• **Source data**:
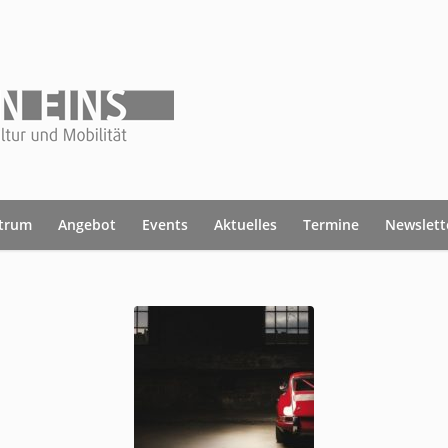
ntrum
Angebot
Events
Aktuelles
Termine
Newslett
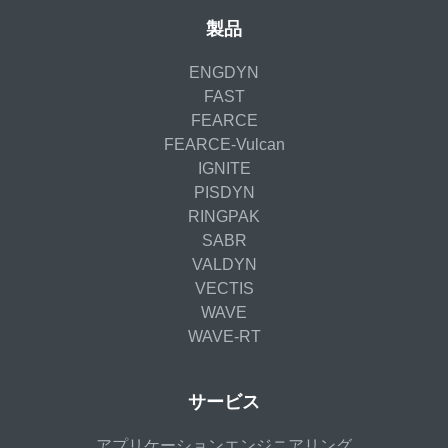
製品
ENGDYN
FAST
FEARCE
FEARCE-Vulcan
IGNITE
PISDYN
RINGPAK
SABR
VALDYN
VECTIS
WAVE
WAVE-RT
サービス
アプリケーションエンジニアリング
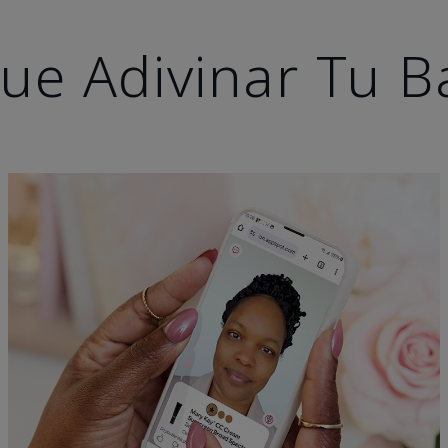
ue Adivinar Tu B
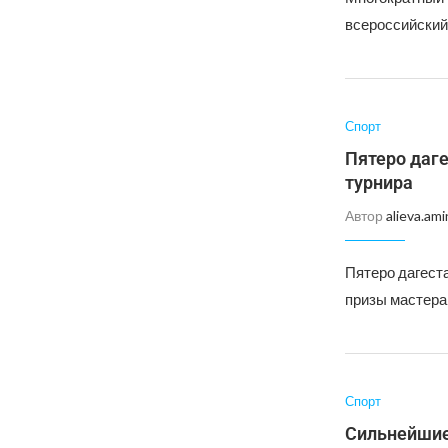
всероссийский
Спорт
Пятеро даг
турнира
Автор
alieva.ami
Пятеро дагест
призы мастера
Спорт
Сильнейшие 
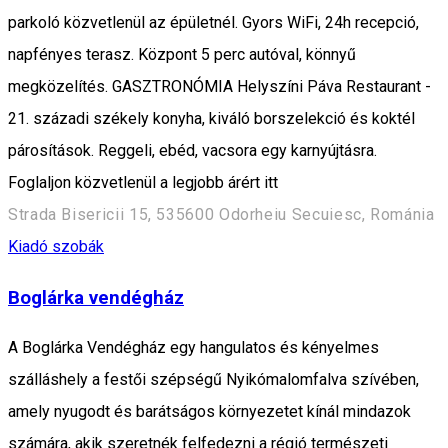
parkoló közvetlenül az épületnél. Gyors WiFi, 24h recepció,
napfényes terasz. Központ 5 perc autóval, könnyű
megközelítés. GASZTRONÓMIA Helyszíni Páva Restaurant -
21. századi székely konyha, kiváló borszelekció és koktél
párosítások. Reggeli, ebéd, vacsora egy karnyújtásra.
Foglaljon közvetlenül a legjobb árért itt
Strada Bisericii 15, 535600 Odorheiu Secuiesc, Románia
Kiadó szobák
Boglárka vendégház
A Boglárka Vendégház egy hangulatos és kényelmes
szálláshely a festői szépségű Nyikómalomfalva szívében,
amely nyugodt és barátságos környezetet kínál mindazok
számára, akik szeretnék felfedezni a régió természeti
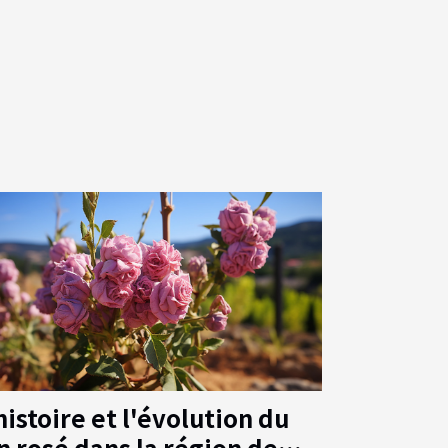
histoire et l'évolution du
n rosé dans la région de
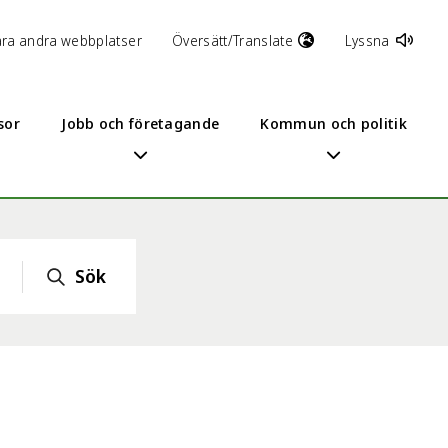
åra andra webbplatser
Översätt/Translate
Lyssna
sor
Jobb och företagande
Kommun och politik
Sök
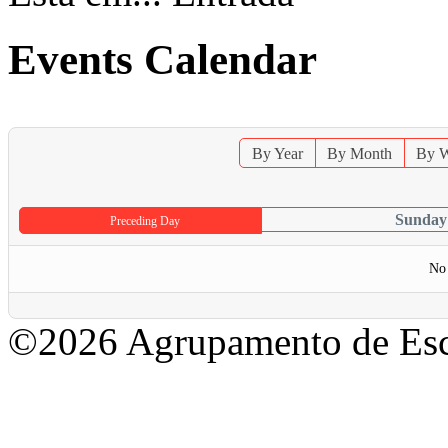
Events Calendar
By Year
By Month
By 
Sunday
Preceding Day
No 
©2026 Agrupamento de Esc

• **Work required**: Your task is to repeat exactly the lines from the one containing "Översätt/Translate" through the end of the material, both included, and only those, without pictures.

• **Answer section**:
Översätt/Translate
Lyssna
sor
Jobb och företagande
Kommun och politik
Sök
Events Calendar
By Year
By Month
By 
Sunday
Preceding Day
No 
©2026 Agrupamento de Esc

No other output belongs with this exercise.